(Source text Opens)

She didn’t know the girl she was praising was a Kashmiri Muslim.

It is a three year old incident, but Tasleema Langoo’s association with kirtan is almost two decades old. The 26-year-old from Shaheed Gunj Srinagar has been teaching Kirtan to Sikh boys and girls since she was 14. She is perhaps the only kirtan tutor for the community in Srinagar.

She comes from a family of musicians. Her great grandfather sang for Maharaja Pratap singh, her grandfather Ghulam Qadir Langoo was a court singer of Maharaja Hari Singh. Her uncles and aunts have worked as musicians with Radio Kashmir. Tasleema’s father Abdul Majeed Langoo teaches music at Women’s college MA road.

Tasleema was five or six years old when some Sikh girls approached her father for learning music for religious purposes. “They were my father’s students from college. They would call him Langoo Veerji and wanted to learn harmonium and tabla from him for kirtan singing. I was the youngest daughter and would follow him like his shadow, watching and observing him,” Tasleema says while composing a shabad for her students at her Alochi Bagh residence where the family has recently moved in.

Every morning, Sikh girls would come with a shabad from Guru Granth Sahib and Tasleema’s father would compose it for them, “I would sing with them. Though there was music in every room of our house, but kirtan would excite me most,” she says.

It went on for many years. The students kept changing. And Tasleema’s love for kirtan compositions kept growing. She insisted on joining her father’s class where she would help his students in playing instruments who in turn would write shabads in Urdu (Arabic script) for her, “I was first hesitant, I thought it is disrespecting to sing something we don’t believe or mean. But she loved and respected it more than them,” says Tasleema’s father Majeed.

(Source text Closes)
(Supplied information Opens)

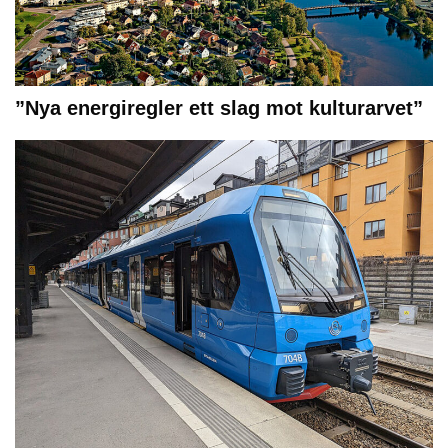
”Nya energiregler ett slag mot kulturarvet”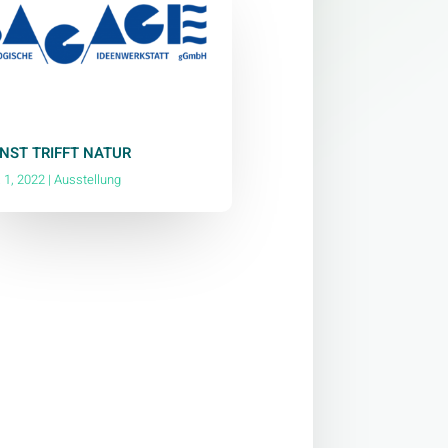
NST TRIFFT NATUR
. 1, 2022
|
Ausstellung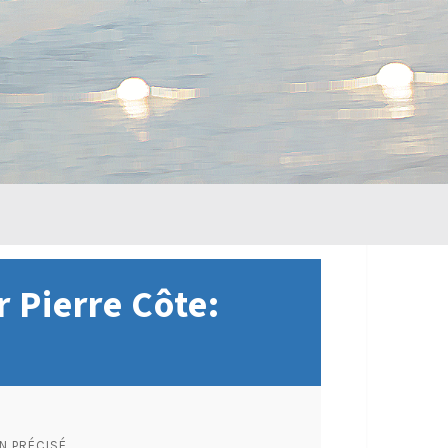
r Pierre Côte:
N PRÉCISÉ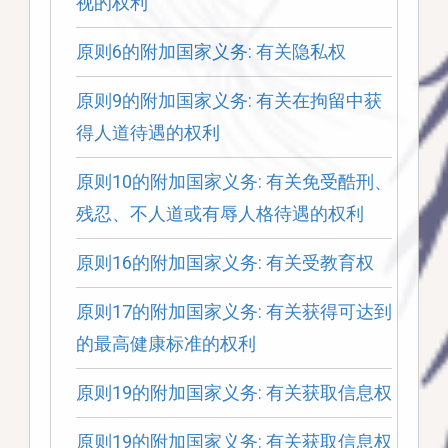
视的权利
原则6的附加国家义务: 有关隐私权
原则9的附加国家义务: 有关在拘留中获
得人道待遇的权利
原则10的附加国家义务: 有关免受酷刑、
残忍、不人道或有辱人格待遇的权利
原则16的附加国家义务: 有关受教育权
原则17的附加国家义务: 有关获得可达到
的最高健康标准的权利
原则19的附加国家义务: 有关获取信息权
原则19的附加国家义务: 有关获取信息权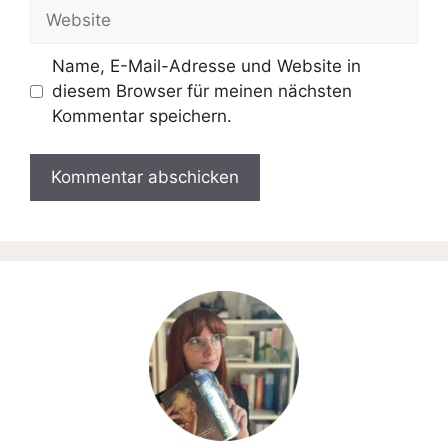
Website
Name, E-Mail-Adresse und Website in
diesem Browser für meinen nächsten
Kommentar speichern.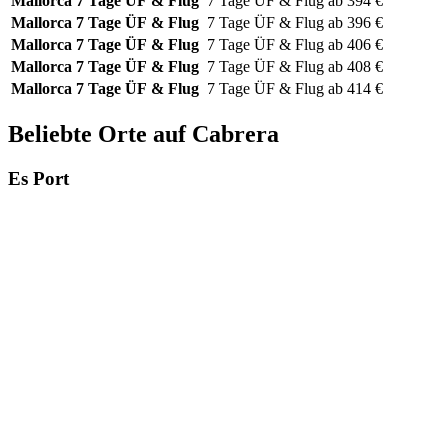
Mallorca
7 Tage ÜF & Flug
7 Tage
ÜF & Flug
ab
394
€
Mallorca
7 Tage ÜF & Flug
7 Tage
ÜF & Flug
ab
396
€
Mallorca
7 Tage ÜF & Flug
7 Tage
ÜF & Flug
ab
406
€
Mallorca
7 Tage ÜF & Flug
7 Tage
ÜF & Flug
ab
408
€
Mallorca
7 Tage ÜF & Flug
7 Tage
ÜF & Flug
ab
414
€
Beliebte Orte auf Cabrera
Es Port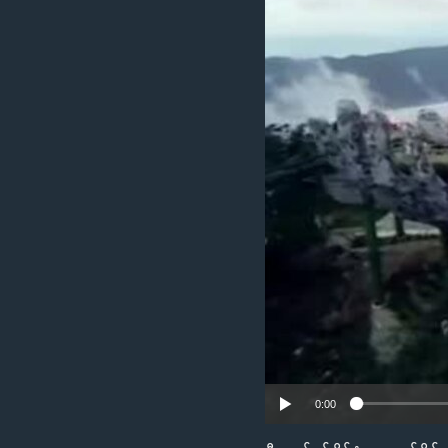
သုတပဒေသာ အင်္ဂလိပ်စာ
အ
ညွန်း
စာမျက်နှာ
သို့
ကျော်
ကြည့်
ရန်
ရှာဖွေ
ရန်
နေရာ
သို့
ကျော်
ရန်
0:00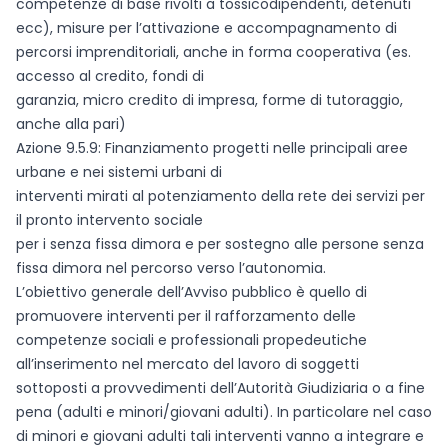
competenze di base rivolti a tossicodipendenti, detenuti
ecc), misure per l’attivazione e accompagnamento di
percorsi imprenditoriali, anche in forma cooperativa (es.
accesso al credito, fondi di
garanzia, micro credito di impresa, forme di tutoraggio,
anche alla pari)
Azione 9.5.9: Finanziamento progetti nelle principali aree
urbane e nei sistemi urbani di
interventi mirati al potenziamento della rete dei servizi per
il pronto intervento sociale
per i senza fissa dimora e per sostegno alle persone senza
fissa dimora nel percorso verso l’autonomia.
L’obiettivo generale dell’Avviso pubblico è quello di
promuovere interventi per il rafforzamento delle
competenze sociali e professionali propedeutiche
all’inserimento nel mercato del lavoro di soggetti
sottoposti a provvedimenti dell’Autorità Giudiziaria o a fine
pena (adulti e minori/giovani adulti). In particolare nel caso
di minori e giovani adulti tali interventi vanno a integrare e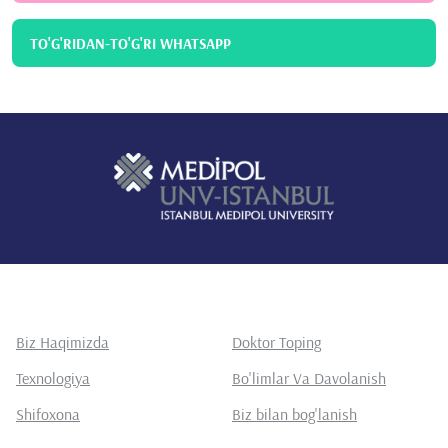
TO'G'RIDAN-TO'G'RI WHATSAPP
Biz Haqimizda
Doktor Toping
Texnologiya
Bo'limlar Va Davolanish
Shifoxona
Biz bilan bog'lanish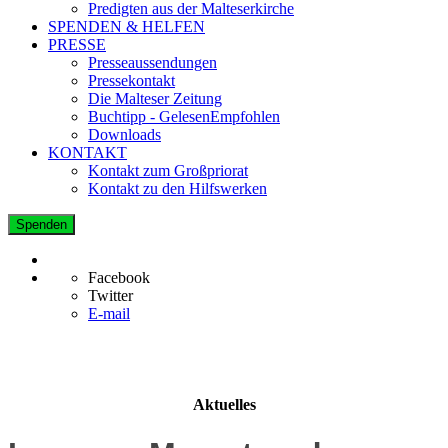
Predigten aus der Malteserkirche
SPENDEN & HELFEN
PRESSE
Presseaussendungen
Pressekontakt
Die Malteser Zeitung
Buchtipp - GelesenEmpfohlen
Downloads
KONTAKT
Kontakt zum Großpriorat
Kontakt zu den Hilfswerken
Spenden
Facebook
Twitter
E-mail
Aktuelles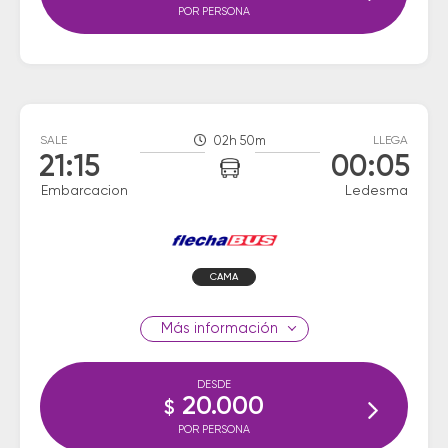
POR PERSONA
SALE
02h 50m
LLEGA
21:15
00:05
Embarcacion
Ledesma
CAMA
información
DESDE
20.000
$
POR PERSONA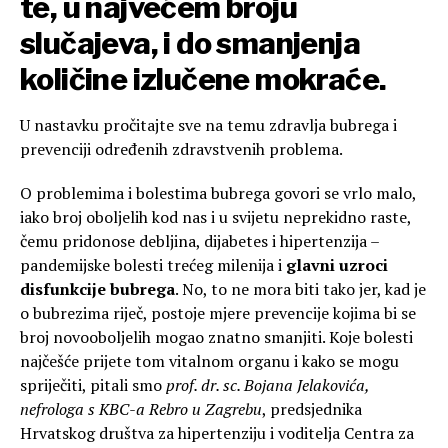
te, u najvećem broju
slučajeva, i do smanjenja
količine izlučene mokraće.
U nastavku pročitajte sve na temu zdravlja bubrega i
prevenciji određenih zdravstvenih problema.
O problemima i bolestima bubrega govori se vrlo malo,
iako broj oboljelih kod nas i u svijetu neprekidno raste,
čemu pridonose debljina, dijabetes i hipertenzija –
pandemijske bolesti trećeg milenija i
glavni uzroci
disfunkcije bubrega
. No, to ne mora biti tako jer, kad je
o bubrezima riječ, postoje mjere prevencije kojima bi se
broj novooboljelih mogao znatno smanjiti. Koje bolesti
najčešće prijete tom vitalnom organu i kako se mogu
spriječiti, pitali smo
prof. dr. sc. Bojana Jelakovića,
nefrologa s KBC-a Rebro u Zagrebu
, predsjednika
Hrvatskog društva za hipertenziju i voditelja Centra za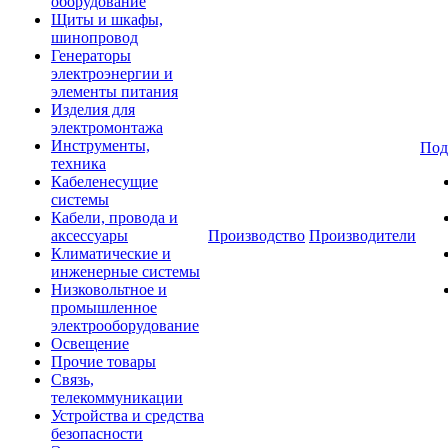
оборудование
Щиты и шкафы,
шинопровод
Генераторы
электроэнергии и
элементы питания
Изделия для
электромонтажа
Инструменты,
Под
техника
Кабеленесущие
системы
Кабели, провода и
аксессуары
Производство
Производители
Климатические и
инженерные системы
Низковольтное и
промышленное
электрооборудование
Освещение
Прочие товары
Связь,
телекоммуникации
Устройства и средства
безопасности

(Supplied information Closes)

# [Exercise set]
A. Return the stretch of the passage about Tasleema Langoo from "Tasleema was five" through "recently moved in.", copied word for word.
B. Answer these from the passage about Tasleema Langoo:
(i) At what age did Tasleema start teaching kirtan?
(ii) Which of her relatives was a court singer of Maharaja Hari Singh?
(iii) In what language did her father's students write shabads for her?
The material has no connection to the passage about Tasleema Langoo.

# [Answers for each item]
A.
Tasleema was five or six years old when some Sikh girls approached her father for learning music for religious purposes. “They were my father’s students from college. They would call him Langoo Veerji and wanted to learn harmonium and tabla from him for kirtan singing. I was the youngest daughter and would follow him like his shadow, watching and observing him,” Tasleema says while composing a shabad for her students at her Alochi Bagh residence where the family has recently moved in.

B.
(i) 14
(ii) Her grandfather, Ghulam Qadir Langoo
(iii) Urdu (Arabic script)